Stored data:
- - - -
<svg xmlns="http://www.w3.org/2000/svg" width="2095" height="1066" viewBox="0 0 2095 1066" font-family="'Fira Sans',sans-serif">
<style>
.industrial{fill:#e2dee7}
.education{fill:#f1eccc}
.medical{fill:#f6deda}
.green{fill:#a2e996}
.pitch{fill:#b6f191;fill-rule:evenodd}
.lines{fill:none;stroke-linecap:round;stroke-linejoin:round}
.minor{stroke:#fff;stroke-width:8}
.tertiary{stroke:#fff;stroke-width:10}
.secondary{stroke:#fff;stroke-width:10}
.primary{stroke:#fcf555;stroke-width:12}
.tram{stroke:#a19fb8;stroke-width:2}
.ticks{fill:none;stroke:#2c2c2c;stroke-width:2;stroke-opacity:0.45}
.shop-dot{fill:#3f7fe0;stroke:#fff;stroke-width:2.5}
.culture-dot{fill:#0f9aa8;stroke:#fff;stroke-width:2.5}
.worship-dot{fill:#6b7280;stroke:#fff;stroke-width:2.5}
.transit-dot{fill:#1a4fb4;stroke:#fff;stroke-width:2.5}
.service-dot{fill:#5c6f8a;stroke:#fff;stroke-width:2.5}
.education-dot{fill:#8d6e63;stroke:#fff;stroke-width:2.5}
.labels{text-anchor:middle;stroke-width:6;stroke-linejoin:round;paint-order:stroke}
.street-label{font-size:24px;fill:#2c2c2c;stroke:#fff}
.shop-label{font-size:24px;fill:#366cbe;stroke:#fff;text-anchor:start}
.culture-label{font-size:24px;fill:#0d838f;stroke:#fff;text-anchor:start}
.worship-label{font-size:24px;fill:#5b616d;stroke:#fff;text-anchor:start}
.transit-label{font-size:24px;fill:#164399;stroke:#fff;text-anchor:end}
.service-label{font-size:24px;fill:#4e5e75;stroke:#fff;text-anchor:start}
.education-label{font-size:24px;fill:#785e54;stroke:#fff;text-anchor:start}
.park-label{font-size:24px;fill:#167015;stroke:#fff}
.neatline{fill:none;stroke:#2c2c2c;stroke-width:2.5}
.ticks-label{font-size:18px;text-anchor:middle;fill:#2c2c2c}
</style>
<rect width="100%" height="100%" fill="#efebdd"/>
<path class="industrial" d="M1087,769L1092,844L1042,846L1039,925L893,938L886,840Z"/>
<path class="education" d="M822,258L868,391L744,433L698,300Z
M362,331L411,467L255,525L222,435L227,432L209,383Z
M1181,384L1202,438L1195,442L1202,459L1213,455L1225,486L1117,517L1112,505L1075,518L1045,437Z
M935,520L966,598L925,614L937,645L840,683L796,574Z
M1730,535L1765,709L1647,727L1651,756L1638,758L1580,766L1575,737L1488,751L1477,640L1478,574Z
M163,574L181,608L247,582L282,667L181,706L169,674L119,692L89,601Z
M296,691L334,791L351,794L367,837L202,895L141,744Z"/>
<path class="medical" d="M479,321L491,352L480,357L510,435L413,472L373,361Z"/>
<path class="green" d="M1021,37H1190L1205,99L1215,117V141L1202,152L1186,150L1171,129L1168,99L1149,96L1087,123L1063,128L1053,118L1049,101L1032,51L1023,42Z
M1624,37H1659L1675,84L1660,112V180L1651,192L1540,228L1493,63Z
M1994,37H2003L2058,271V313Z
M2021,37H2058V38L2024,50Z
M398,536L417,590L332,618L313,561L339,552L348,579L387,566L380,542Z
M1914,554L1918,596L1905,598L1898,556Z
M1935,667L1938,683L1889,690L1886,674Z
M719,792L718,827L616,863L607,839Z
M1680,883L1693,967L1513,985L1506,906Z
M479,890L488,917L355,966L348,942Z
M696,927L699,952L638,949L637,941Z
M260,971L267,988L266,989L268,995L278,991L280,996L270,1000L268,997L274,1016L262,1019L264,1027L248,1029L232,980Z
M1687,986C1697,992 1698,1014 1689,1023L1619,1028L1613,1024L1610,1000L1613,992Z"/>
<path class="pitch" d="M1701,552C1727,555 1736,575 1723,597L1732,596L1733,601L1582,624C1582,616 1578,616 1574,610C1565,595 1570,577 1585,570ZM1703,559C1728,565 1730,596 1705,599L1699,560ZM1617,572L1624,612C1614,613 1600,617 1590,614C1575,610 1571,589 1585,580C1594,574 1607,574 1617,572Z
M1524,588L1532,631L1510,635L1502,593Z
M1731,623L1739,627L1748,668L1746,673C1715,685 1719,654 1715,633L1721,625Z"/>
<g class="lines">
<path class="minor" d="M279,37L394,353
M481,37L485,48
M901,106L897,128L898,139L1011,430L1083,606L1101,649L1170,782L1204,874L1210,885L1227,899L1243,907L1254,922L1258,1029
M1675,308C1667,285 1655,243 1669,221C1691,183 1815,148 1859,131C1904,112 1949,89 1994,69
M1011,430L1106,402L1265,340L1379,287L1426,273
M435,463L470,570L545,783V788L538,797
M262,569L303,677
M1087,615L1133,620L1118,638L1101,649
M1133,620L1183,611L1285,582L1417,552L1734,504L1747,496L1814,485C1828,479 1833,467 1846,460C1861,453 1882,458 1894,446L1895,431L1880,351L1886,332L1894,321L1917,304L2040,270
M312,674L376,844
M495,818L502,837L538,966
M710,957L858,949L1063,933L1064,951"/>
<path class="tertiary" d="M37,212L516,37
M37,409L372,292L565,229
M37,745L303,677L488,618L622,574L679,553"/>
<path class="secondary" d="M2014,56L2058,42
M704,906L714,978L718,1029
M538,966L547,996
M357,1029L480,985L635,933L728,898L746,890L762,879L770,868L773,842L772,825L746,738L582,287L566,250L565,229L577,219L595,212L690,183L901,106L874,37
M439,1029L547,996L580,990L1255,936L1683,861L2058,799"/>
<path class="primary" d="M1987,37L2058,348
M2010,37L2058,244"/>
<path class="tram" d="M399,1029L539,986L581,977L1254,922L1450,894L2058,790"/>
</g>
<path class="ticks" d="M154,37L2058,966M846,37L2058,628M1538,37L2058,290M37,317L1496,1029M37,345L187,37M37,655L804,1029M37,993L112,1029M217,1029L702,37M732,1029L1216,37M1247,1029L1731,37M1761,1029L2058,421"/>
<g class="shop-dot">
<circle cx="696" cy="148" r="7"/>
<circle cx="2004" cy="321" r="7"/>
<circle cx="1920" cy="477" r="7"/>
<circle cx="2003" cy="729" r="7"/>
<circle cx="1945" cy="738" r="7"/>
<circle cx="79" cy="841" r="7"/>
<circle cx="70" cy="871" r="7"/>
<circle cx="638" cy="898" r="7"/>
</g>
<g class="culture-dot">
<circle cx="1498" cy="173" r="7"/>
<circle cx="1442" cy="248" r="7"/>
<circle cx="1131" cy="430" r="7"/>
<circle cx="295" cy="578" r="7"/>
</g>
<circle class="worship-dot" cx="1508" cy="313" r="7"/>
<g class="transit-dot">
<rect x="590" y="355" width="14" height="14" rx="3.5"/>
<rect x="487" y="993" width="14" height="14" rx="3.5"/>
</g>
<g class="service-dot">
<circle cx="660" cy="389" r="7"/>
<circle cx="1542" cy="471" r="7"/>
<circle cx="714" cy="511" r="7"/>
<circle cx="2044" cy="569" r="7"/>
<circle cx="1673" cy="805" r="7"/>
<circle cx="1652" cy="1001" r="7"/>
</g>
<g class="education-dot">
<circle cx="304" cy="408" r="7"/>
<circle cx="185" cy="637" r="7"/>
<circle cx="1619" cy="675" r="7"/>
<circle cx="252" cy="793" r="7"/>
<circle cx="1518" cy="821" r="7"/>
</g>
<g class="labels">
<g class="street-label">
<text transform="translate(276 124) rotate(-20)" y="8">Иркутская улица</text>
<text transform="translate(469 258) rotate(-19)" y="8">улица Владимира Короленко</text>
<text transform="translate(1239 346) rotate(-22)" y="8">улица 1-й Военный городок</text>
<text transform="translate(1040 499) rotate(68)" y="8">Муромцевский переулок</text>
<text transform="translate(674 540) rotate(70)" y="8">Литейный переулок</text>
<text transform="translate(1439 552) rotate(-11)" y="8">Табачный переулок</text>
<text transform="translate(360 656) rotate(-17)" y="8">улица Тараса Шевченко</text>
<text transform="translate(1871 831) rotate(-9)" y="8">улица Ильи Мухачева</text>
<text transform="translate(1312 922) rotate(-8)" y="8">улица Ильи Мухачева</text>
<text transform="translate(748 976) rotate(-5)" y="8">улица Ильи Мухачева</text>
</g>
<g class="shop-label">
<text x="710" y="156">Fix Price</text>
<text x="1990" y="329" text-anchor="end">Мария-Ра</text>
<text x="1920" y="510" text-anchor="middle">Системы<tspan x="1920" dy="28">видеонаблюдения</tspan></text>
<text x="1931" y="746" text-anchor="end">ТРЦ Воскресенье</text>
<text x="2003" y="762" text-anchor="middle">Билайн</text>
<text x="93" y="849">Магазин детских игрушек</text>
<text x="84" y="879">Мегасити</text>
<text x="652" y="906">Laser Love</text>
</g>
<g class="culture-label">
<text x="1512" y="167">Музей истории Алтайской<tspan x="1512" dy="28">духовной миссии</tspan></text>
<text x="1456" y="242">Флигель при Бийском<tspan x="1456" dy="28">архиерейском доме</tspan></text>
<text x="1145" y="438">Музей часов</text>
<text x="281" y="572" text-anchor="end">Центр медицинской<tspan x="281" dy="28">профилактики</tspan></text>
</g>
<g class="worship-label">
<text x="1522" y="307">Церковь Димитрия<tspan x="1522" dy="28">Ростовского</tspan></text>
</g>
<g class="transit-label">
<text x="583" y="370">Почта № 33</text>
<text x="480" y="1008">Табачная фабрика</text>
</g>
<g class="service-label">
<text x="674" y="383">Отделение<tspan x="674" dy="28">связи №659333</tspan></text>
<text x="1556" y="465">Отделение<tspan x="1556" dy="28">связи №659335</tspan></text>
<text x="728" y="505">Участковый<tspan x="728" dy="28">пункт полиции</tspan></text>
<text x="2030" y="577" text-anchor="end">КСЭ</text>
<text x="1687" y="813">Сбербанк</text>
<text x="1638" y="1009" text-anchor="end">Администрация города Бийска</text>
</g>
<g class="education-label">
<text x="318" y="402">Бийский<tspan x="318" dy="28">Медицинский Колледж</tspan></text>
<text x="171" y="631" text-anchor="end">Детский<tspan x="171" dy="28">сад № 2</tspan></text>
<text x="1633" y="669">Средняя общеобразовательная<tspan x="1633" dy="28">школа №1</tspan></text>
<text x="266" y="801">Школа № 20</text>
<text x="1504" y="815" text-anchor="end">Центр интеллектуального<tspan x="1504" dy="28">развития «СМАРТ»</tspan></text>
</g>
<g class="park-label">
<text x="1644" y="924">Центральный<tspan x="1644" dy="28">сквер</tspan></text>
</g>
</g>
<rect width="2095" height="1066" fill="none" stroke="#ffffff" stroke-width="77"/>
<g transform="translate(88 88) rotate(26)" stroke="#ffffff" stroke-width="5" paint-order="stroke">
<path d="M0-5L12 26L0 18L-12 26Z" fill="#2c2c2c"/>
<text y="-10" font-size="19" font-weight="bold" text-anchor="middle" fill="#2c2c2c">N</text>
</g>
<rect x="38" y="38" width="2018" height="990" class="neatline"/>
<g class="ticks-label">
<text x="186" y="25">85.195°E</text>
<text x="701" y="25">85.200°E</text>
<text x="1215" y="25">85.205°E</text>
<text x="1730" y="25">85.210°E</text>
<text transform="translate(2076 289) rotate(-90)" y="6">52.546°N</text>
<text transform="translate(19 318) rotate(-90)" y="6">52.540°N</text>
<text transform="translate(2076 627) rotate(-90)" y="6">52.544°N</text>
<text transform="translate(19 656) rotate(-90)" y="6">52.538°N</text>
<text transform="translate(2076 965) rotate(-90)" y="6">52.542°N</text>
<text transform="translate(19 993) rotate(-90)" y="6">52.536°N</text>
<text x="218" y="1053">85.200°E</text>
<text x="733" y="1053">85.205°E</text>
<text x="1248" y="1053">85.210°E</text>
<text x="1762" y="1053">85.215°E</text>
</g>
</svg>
- - - -
About this exercise
Copy every line in the entries above that has the string "lines" in it.

Answer to the exercise
.lines{fill:none;stroke-linecap:round;stroke-linejoin:round}
<g class="lines">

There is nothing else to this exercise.